Mitten in die Aufführungserie von "Raymonda" fällt übrigens der Geburtstag des Schöpfers Der Balletttänzer und Choreograf Marius Petipa ist am 11. März 1818 in Marseille geboren. Nach seiner Ausbildung, vor allem durch seinen Vater, Jean Antoine, und Erfolgen in Frankreich und Spanien, ließ er sich in St. Petersburg nieder. Im ehemaligen Russland hat er sich mit seiner choreografischen Arbeit den Title "Vater des klassischen Balletts" verdient. An die 80 Ballette schuf er vor allem für die Compagnie in St. Petersburg (Mariinsky Theater) und Moskau (Bolschoi Theater). Am bekanntesten sind die Märchenballette zur Musik von Peter I. Tschaikowsky "Dornröchen", "Nussknacker", "Schwanensee", aber auch "Die Bayadere" und "Don Quixote" zur Musik von Léon Minkus und sein letztes großes Werk "Raymnda" sind immer noch im Repertoire der großen Compagnien.

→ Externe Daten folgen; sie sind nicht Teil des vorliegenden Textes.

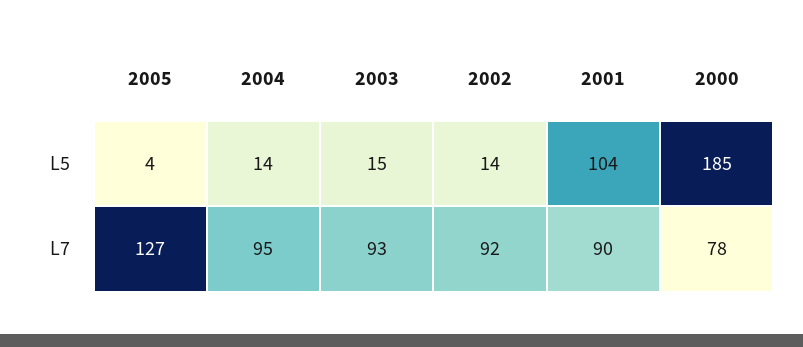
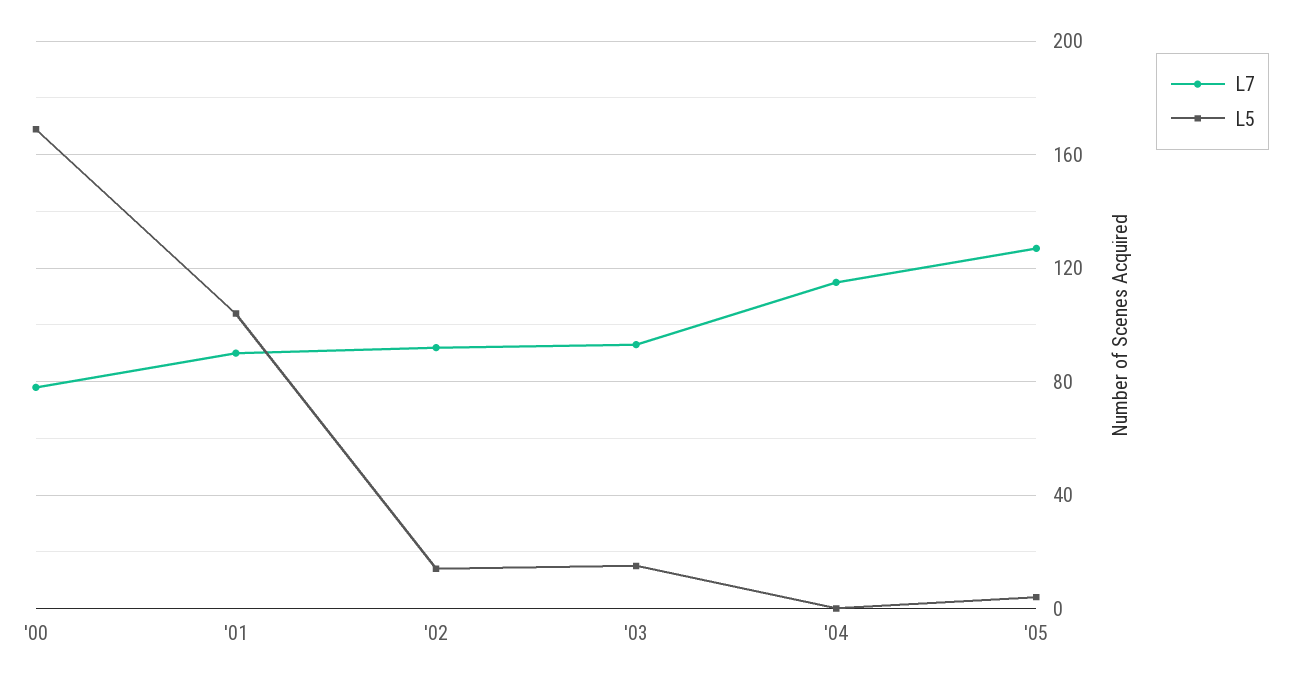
L5, 2004: 14 -> 0
L5, 2000: 185 -> 170
L7, 2004: 95 -> 115

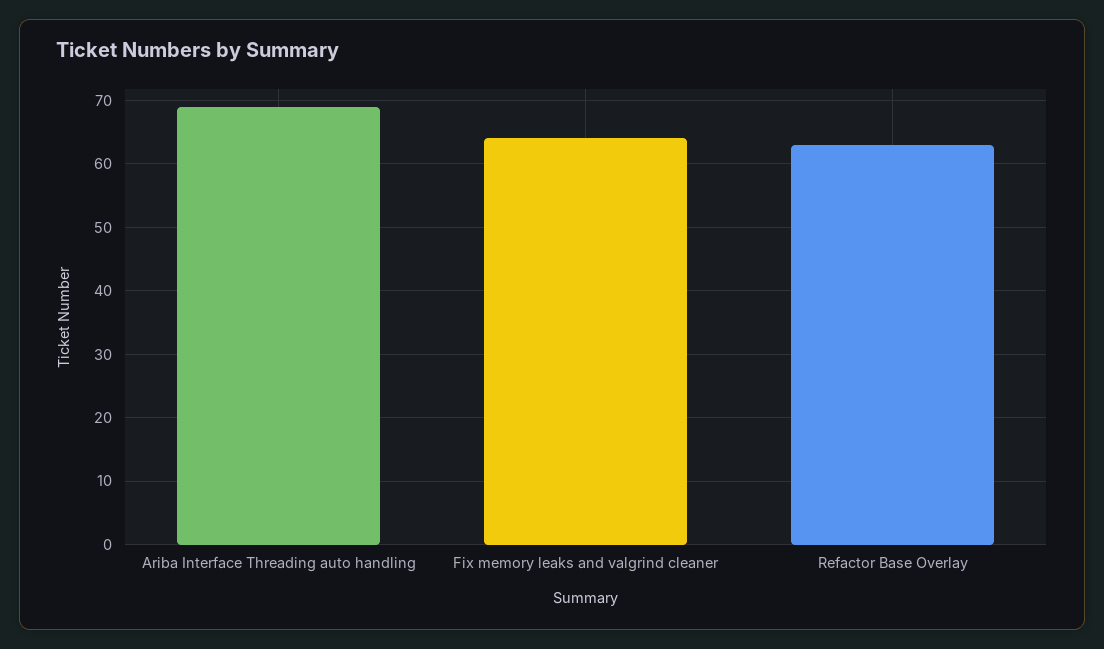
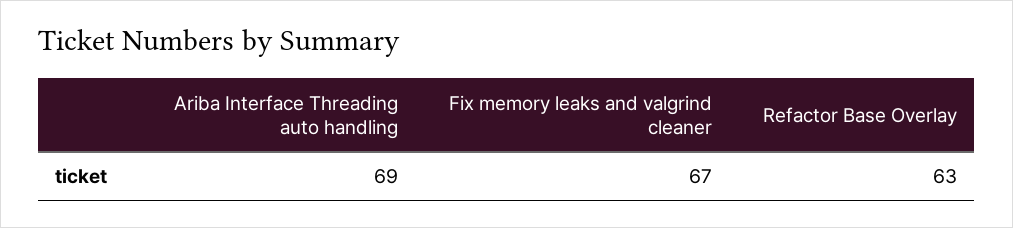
Fix memory leaks and valgrind cleaner: 64 -> 67

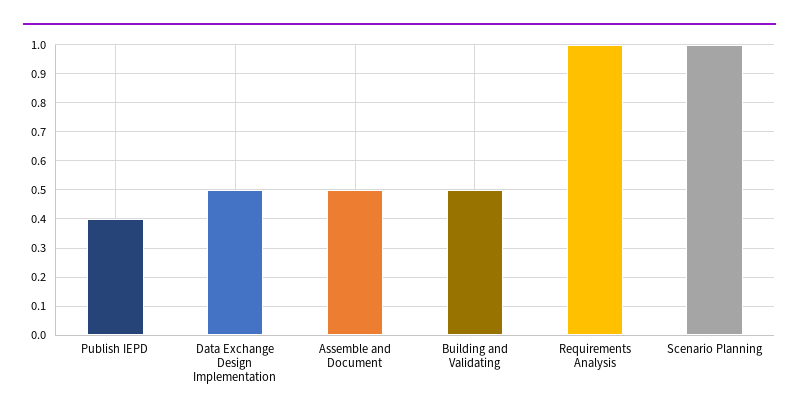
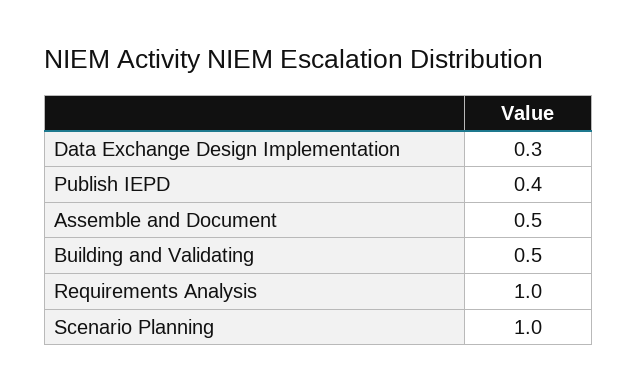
Data Exchange Design Implementation: 0.5 -> 0.3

Eine Reihe von Choreografien sind erst durch Rudolf Nurejew bekannt geworden, der sie für einige Compagnien, vor allem die Pariser, aber auch die Wiener ("Schwanensee") verändert und neu einstudiert hat. "Don Quixote" oder "Die Bayadere" waren vor Nurjewes Flucht in den Westen nur in Russland bekannt. Nach seiner Entmachtung als Ballettchef in St. Petersburg zu Beginn des 20. Jahrhunderts, zog sich Petipa in sein Haus auf der Krim zurück, schrieb seine Memoiren und starb 1910 mit 92 Jahren, wovon er mehr als 60 in Russland verbracht hatte.
„Raymonda“, 49. Vorstellung der Choreografie von Rudolf Nurejew nach Marius Petipa. Mit Olga Esina, Jakob Feyferlik, Ionna Avraam, Alice Firenze, Trevor Hayden, Tristan Ridel, Alena Klochkova. Dirigent: Kevin Rhodes. 10. März 2018, Wiener Staatsballett in der Staatsoper.
Weitere Vorstellungen: 11., 13. März, 2., 7., 12., 14. April 2018.